HOW HE SEES IT War on obesity is phony, baloney



By PAUL CAMPOS
SCRIPPS HOWARD NEWS SERVICE
I got a nice letter the other day from Eileen Naughton, president of Time magazine. We go way back -- to last month's Time/ABC News Summit on Obesity, where both of us gave talks.
"It was a great pleasure meeting you," Naughton told me. "Because of your commitment, agitation and foresight, our country stands a very good chance to reverse the course of this rising epidemic."
Indeed, in Naughton's embarrassingly generous judgment, I personally had played a vital role in "raising public awareness about the most preventable -- and fastest-growing -- health crisis facing this country."
"But our work is far from over," Naughton reminded me. "Time will continue to cover the obesity story with a sharp and critical eye until we see tangible signs that government, the medical profession, the food industry and individual citizens understand the urgency of setting America on a healthier course."
"Please accept my sincere thanks," she said, "for lending your insights and expertise to this important public policy debate."
I wish I could accept Naughton's sincere thanks, but I just can't. Here's why: She seems to have missed the part of my talk in which I lambasted Time and ABC News for helping to foment more panic about a phony health crisis, by organizing a summit that was focused almost exclusively on the wrong questions.

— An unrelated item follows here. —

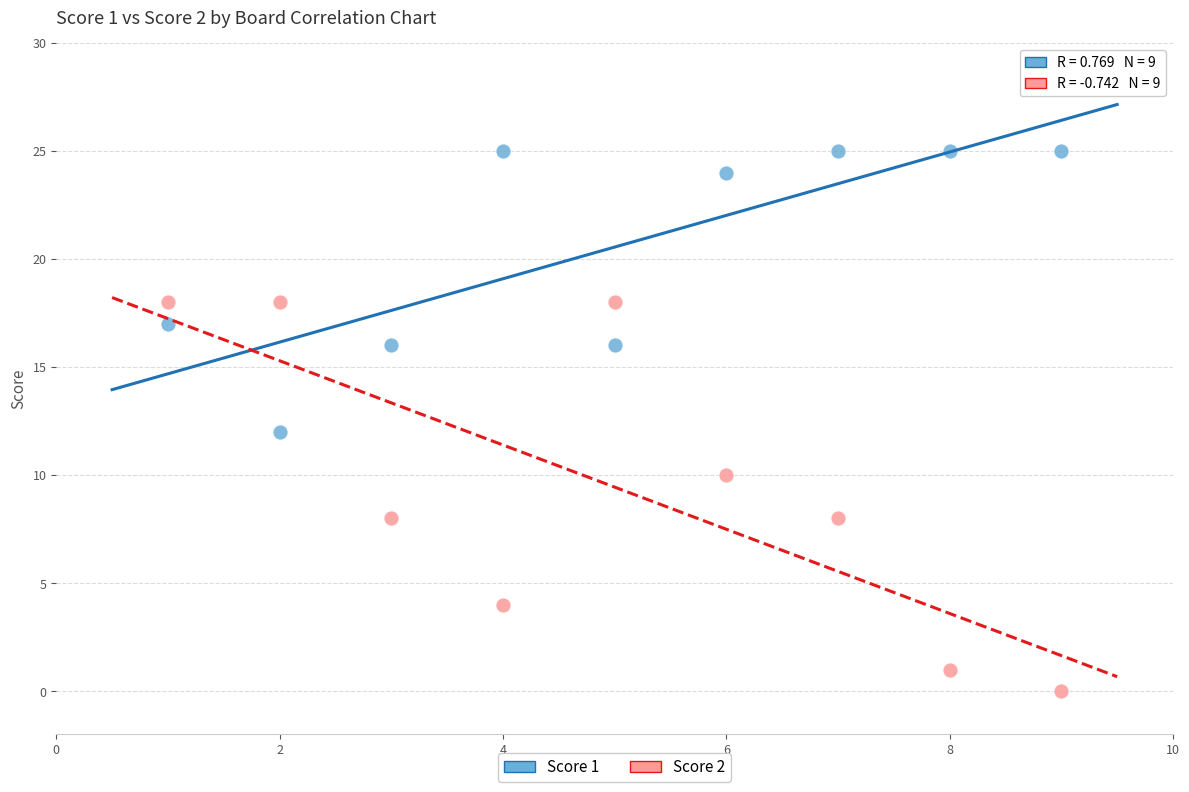

What are all the series names shown in the legend?

Score 1, Score 2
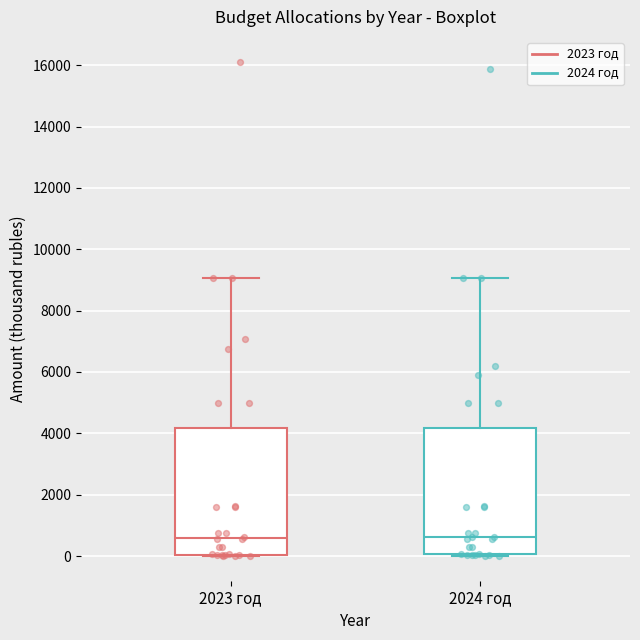

Reading left to right, transcribe this box plot: for each box, give where its median line is, the range the box spans, and where its two whiskers end, as read against the y-axis. The values are not printed on the chart, so give them approximately, as read against the axis.

2023 год: median 600, box 0 to 4200, whiskers 0 to 9000
2024 год: median 600, box 0 to 4200, whiskers 0 (just below the box's lower edge) to 9000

She also apparently wasn't paying close attention when I noted it was a sad comment on the state of elite American journalism that a conference of this sort could be held without inviting even one of the many doctors, scientists, eating-disorder specialists and other health professionals who reject the idea that trying to make Americans thinner will improve public health.
Problem's size
Naughton's letter shouldn't have surprised me. In her remarks summing up the conference proceedings, given from the same stage from which I had unleashed my none-too-subtle dissent just a couple of hours earlier, she noted, "We all agree on the size of the problem, I think."
Here, I think, is a perfect example of the distorting effects cultural hysteria and moral panic can have on public debate. A variety of medical experts ranging from the editors of the New England Journal of Medicine, to leading obesity researchers such as Steve Blair, Paul Ernsberger, Glenn Gaesser and Jeffery Friedman, and many others reject the whole notion that we are in the midst of some sort of public health crisis because of increasing weight.
Such people point out that Americans are both healthier and living longer than ever; that Americans weigh on average just a few pounds more than they did a generation ago; that the rates of most of the diseases associated with obesity are at all-time lows; that trying to make people thinner usually doesn't make them either thinner or healthier; and that, in sum, the current panic over weight is scientifically baseless and socially perverse.
Yet when Time and ABC News organize a major conference on this subject, the many powerful criticisms that have been made of a diet culture that continues to foist its useless, expensive and dangerous "cures" on the American public can be treated as if they simply don't exist.
Kafkaesque touch
My receipt of Naughton's comically inappropriate form letter, which so perfectly symbolizes this situation, featured a particularly Kafka-esque touch. Before mailing it, her personal assistant had taken the trouble to phone me, to make sure the letter was being sent to the correct address.
To the extent the contents of this absurd document throw light on the essentially fraudulent character of a phony war, then yes, I suppose it was.
X Paul Campos is a law professor at the University of Colorado.